Trial Information

A Phase 1/2, Multiple-dose, Dose-escalation Study to Assess the Safety, Efficacy, and Pharmacokinetics of Intravenous CNTO 328, an Anti-Interleukin 6 (IL-6) Monoclonal Antibody, in Subjects With Solid Tumors

CNTO 328 is an antibody. An antibody is an important substance made by the body to fight
infection. IL-6 is found naturally in the body and it can promote the growth of cancer (CA)
cells. By blocking the activity of IL-6 in your body, CNTO 328 may slow down cancer growth.
This study is being conducted because the sponsor changed the production process of CNTO
328. This is the first time that this new CNTO 328 will be given to patients. The study
consists of two parts. In part 1, groups of patients are treated with different dose levels.

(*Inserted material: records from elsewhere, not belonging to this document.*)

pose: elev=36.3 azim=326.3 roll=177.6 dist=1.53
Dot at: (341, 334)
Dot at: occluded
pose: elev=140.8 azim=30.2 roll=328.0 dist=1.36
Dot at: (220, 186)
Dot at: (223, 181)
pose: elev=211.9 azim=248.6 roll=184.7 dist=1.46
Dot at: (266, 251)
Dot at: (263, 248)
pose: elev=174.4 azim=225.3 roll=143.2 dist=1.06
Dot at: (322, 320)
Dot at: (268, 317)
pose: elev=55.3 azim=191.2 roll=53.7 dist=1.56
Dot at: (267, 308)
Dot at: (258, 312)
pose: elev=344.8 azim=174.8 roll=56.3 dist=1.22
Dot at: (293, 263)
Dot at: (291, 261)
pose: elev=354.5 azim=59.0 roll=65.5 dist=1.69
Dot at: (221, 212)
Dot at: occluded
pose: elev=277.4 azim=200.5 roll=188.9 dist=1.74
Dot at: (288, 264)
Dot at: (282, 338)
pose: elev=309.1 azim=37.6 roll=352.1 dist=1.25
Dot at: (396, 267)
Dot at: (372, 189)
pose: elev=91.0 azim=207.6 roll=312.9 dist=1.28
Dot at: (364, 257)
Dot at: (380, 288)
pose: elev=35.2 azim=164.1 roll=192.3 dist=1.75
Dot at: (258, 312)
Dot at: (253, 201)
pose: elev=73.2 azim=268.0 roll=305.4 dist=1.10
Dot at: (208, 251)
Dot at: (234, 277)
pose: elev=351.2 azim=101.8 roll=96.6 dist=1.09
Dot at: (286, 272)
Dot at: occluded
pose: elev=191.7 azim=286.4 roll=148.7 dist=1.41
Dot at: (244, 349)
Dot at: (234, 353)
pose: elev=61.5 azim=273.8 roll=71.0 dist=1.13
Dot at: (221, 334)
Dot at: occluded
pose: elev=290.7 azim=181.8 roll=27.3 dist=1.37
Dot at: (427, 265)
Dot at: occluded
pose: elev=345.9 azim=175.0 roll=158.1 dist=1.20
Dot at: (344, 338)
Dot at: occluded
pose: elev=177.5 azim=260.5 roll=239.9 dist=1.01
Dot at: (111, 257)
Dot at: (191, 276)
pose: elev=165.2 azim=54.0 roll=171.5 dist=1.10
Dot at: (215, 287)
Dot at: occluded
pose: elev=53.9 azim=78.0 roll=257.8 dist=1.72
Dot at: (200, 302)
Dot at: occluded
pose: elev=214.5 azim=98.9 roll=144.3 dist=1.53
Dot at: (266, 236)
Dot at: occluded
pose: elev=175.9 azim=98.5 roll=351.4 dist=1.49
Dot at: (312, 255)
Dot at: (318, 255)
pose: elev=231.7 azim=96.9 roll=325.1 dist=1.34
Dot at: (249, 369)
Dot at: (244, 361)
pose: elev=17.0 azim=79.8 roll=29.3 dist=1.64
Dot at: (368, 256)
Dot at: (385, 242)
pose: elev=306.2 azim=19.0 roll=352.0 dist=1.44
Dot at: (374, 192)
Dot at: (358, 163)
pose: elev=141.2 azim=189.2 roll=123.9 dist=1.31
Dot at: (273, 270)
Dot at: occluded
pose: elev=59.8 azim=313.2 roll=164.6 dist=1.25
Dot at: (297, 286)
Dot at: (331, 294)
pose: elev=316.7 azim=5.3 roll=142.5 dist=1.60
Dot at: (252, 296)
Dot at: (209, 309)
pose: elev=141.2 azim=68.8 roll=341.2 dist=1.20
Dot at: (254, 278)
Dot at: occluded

In part 2, the selected dose and schedule will be further explored in patients with specific
tumor types. The study tests the safety and effectiveness of the experimental drug, CNTO 328
in patients with advanced cancer. This study also tests how CNTO328 is cleared from your
body and how your body reacts to it. For this reason blood tests will be performed and some
characteristics of the tumor are analyzed. In Part 1, patients will be treated with
different dose levels. Dose Cohort 1: 2.8 mg/kg, once every 2 weeks (1 patient); Dose Cohort
2: 5.5 mg/kg, once every 2 weeks (3 patients); Dose Cohort 3: 11 mg/kg, once every 3 weeks
(6 patients); Dose Cohort 4: 15 or 8.3 mg/kg, once every 3 weeks (6 patients). Patients
will be evaluated for the occurrence of dose limiting toxicities (DLTs). Dose Cohort 5: up
to 20 patients with ovarian cancer or KRAS mutant tumors will be treated with the dose level
that is chosen based on the experience in cohort 1-4. Patients enrolling in Part 1 (Cohorts
1-4) will receive 4 administrations of CNTO 328 over a 10-13 week period. Patients enrolling
in Cohort 5 will receive 12 administrations over a 33 week period. The purpose of Part 1 of
the study is to determine the recommended dose of CNTO 328 in patients with malignant solid
tumors. The main purpose of the part 2 study is to estimate the clinical benefit of CNTO 328
monotherapy in patients with ovarian cancer and with KRAS mutant tumors. In Part 2, the
selected dose determined by Part 1 will be further explored in patients with specific tumor
types. Patients participating in Part 2 of the study will be administered the recommended
dose of CNTO 328 for 12 administrations over a 33 week period. Study participation for each
patient will continue for a maximum of 12 weeks after the last CNTO 328 administration. To
monitor the safety of the patients participating in this study, patients will be monitored
for adverse events (AEs) at every visit, and the following assessments will be performed
periodically: physical exam, vital signs (before and after CNTO328 administration), ECG
recording (before and after CNTO328 administration), blood draw to monitor organ function
and hematological parameters, urine analysis. The assessments will be performed weekly
during the first 4 weeks of the study and every 2-3 weeks thereafter. Once a patient
discontinues study treatment, follow up visits up to 12 weeks after last dose are scheduled.
Patients may then be contacted for up to one year after the last dose for follow-up survival
and disease status information. CNTO 328 is given by intravenous (IV) infusion; through a
tube directly into your vein over 1 hour. In Phase 1, cohorts 1-4, doses will be
administered in a range of 2.8-15 mg/kg. In Phase 2, cohort 5 will receive the recommended
dose and schedule as determined from cohorts 1-4. Patients enrolling in Phase 1 (Cohorts
1-4) will receive 4 administrations of CNTO 328 over a 10-13 week period, while patients
enrolling in Cohort 5 and Phase 2 will receive 12 administrations over a 33 week period.